* **Potongan Dokumen**
- - -

Worldcoin dan WorldID, Gagasan Pendiri ChatGPT yang Berujung Kontroversi

Kementerian Komunikasi dan Digital (Komdigi) membekukan izin kedua layanan tersebut pada Minggu (4/5/2025). Komdigi mengatakan, pihaknya menerima adanya laporan aktivitas mencurigakan kedua layanan tersebut.
Worldcoin sendiri merupakan proyek mata uang kripto untuk mendukung ekosistem identitas digital bernama WorldID. Kedua proyek ini dinaungi oleh Tools of Humanity, perusahaan teknologi yang didirikan oleh Sam Altman dan Alex Blania.
Untuk mendapatkan WorldID, pengguna harus memindai retina mata melalui alat bernama Orb. WorldID diklaim sebagai alat verifikasi untuk membuktikan keaslian identitas manusia di dunia maya, di tengah maraknya penyalahgunaan AI dan bot.
Pengguna yang telah terverifikasi dengan Orb akan mendapatkan WorldID dan imbalan berupa token Worldcoin, yang saat ini memiliki kapitalisasi pasar sekitar Rp 19 triliun.
Di Kota Bekasi dan Kota Depok, masyarakat berbondong-bondong mengantri untuk melakukan pemindaian iris mata dengan janji imbalan uang tunai. Fenomena ini ramai diperbincangkan di media sosial dan menimbulkan kekhawatiran terkait perlindungan data pribadi.
Direktur Jenderal Pengawasan Ruang Digital Komdigi Alexander Sabar menyatakan bahwa pembekuan izin Worldcoin dan WorldID merupakan langkah preventif untuk melindungi masyarakat.
Menurut Komdigi, PT Terang Bulan Abadi yang terlibat dalam operasional layanan ini belum terdaftar sebagai Penyelenggara Sistem Elektronik (PSE) di Indonesia.
Selain itu, layanan Worldcoin tercatat menggunakan tanda daftar PSE atas nama badan hukum lain, yaitu PT Sandina Abadi Nusantara, yang dianggap sebagai pelanggaran serius terhadap peraturan.

- - -

* **Informasi yang Diberikan**
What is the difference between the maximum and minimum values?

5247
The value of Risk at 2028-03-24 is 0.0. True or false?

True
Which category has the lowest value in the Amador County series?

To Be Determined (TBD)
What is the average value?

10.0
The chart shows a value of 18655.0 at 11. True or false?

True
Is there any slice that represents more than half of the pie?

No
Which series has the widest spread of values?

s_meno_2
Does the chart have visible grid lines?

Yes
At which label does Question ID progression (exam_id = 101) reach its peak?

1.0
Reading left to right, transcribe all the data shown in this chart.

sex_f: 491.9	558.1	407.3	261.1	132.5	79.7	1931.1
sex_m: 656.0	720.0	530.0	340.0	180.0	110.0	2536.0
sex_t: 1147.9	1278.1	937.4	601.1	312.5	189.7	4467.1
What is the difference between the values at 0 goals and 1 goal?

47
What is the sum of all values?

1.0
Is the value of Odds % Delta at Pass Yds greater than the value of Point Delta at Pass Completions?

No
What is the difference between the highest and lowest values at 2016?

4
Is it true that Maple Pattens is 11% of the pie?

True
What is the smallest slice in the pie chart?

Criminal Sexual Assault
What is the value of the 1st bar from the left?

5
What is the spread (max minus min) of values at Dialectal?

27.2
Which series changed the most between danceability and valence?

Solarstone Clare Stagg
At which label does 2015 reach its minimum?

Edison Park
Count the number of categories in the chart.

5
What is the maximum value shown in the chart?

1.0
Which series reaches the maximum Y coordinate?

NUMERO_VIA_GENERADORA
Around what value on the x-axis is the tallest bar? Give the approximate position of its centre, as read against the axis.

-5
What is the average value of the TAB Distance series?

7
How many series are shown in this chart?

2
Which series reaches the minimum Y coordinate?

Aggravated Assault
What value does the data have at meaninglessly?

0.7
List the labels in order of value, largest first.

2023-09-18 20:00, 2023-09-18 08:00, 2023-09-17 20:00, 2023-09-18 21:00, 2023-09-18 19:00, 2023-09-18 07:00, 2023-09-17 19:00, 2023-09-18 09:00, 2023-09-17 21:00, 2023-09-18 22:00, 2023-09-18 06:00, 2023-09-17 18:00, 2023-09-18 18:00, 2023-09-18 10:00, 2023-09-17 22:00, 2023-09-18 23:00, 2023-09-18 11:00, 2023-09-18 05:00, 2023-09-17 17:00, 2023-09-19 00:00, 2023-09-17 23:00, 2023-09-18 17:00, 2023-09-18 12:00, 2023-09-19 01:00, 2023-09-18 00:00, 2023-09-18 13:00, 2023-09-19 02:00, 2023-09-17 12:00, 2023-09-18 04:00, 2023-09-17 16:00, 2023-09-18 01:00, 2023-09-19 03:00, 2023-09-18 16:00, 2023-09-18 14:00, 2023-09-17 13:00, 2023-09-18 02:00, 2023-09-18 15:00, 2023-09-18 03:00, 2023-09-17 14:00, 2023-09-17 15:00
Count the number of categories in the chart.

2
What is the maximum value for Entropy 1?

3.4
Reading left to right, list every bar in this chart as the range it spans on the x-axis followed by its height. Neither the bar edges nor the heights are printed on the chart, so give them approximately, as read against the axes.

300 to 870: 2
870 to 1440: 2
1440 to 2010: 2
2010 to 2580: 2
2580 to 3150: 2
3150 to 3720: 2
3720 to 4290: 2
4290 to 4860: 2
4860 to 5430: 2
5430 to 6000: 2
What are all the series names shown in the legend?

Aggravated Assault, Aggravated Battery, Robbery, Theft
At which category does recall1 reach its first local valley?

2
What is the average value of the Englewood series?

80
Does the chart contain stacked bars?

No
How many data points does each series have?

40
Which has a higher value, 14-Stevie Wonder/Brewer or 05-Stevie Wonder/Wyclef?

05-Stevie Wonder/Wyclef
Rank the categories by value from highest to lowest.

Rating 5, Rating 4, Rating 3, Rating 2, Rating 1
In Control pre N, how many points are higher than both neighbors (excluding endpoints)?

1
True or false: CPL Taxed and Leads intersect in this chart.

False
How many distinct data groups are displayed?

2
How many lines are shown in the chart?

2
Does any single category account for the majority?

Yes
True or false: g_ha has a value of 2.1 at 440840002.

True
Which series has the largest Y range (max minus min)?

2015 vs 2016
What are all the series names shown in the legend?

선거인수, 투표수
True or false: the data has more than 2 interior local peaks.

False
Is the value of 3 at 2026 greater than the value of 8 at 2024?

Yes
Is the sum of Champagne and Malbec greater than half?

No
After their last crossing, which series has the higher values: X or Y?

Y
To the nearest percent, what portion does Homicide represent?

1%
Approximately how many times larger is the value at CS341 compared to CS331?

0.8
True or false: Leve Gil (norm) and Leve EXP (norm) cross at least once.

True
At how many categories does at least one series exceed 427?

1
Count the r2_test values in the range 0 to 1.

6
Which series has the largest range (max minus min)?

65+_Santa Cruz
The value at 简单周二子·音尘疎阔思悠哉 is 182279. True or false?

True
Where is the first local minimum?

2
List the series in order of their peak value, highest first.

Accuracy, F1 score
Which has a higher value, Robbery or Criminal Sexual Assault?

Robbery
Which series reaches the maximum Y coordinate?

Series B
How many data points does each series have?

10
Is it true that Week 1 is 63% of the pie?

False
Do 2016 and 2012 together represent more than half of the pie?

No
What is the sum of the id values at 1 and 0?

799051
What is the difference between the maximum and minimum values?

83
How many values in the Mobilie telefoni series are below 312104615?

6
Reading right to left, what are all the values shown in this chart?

- - -

* **Tugas Dikerjakan**
Jawab pertanyaan berikut dari artikel tentang Worldcoin.
(a) Siapa saja pendiri Tools of Humanity?
(b) Apa nama alat yang dipakai untuk memindai retina mata?
(c) Tanda daftar PSE atas nama badan hukum apa yang digunakan layanan Worldcoin?
Jawab hanya berdasarkan artikel tentang Worldcoin.

* **Hasil Tugas**
(a) Sam Altman dan Alex Blania.
(b) Orb.
(c) PT Sandina Abadi Nusantara.